======== SELECTED EXTRACT

The $\verb |best_move|$ decorator iterates over all the children of the inital state and returns the move corrisponding to the child node with the highest score. It returns the final output of the agent.

In [None]:
def best_move():
        candidates = [(graph[child_id]['move'], graph[child_id]['score']) 
                      for child_id in graph[0]['children']]
        best_move = max(candidates, key=itemgetter(1))[0]
        return int(best_move)

The $\verb|simulate|$ decorator performs the simulations on a specific node. It initiates a $\verb|performance|$ variable, that sums the results of each simulated game. Since each result is between $-1$ and $1$, the final *score*, calculated as the mean $\verb|performance|$ over the number of simulations (last line), is still between $-1$ and $1$. For each iteration, the bitboard gets copied and a random move is chosen and performed amongst the ones available. The new bitboard is calculated and substitued to the old one, only for the player who just moved. The $\verb|result|$ is then checked: if it is a terminal state, the $\verb|result|$ gets added to $\verb|performance|$ and an other simulation starts. Otherwise, it changes the player and keeps going. At the end, the score is updated.

In [None]:
def simulate(_id):
        performance = 0
        for iter in range(SIMULS):
            sim_player = copy.deepcopy(graph[_id]['turn'])
            sim_board = copy.deepcopy(graph[_id]['bitboard'])
            while True:
                random_move = np.random.choice(possible_moves(sim_board), 1)[0]
                sim_board[sim_player] = new_board(sim_board, random_move, sim_player)
                result = outcome(sim_board)
                if result is not None:
                    performance += result
                    break
                sim_player = switch_player(sim_player)

================
======== EXTRACTED RECORDS

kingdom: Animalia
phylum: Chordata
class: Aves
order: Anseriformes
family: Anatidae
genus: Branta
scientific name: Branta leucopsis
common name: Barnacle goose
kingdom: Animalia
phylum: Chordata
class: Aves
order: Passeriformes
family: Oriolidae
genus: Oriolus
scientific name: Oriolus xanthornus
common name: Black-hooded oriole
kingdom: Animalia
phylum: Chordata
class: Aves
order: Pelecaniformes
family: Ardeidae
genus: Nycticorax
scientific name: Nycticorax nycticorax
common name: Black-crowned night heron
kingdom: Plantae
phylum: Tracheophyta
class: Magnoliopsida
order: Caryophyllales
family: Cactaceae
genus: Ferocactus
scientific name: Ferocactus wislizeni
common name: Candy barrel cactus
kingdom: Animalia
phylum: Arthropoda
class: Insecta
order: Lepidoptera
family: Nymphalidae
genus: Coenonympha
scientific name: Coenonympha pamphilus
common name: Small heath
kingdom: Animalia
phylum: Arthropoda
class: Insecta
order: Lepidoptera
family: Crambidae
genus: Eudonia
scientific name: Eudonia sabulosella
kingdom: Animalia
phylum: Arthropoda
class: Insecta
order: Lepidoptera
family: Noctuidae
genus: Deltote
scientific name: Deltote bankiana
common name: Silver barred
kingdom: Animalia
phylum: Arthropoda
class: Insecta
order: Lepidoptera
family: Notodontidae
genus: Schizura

================

■ REQUIRED TASK 1
In the notebook excerpt, reproduce everything from "The $\verb|simulate|$ decorator" down to "score is updated.", substituting "board state" for "bitboard" wherever it occurs.
■ REQUIRED TASK 2
Answer these about the notebook excerpt:
(a) According to the excerpt, which child node's move does the best_move decorator return?
(b) Between which two values does each simulated game's result fall?
(c) What happens in a simulation when the checked result is not a terminal state?

■ PROBLEM SOLUTION 1
The $\verb|simulate|$ decorator performs the simulations on a specific node. It initiates a $\verb|performance|$ variable, that sums the results of each simulated game. Since each result is between $-1$ and $1$, the final *score*, calculated as the mean $\verb|performance|$ over the number of simulations (last line), is still between $-1$ and $1$. For each iteration, the board state gets copied and a random move is chosen and performed amongst the ones available. The new board state is calculated and substitued to the old one, only for the player who just moved. The $\verb|result|$ is then checked: if it is a terminal state, the $\verb|result|$ gets added to $\verb|performance|$ and an other simulation starts. Otherwise, it changes the player and keeps going. At the end, the score is updated.

■ PROBLEM SOLUTION 2
(a) The move of the child node with the highest score.
(b) Between -1 and 1.
(c) The player is changed and the simulation keeps going.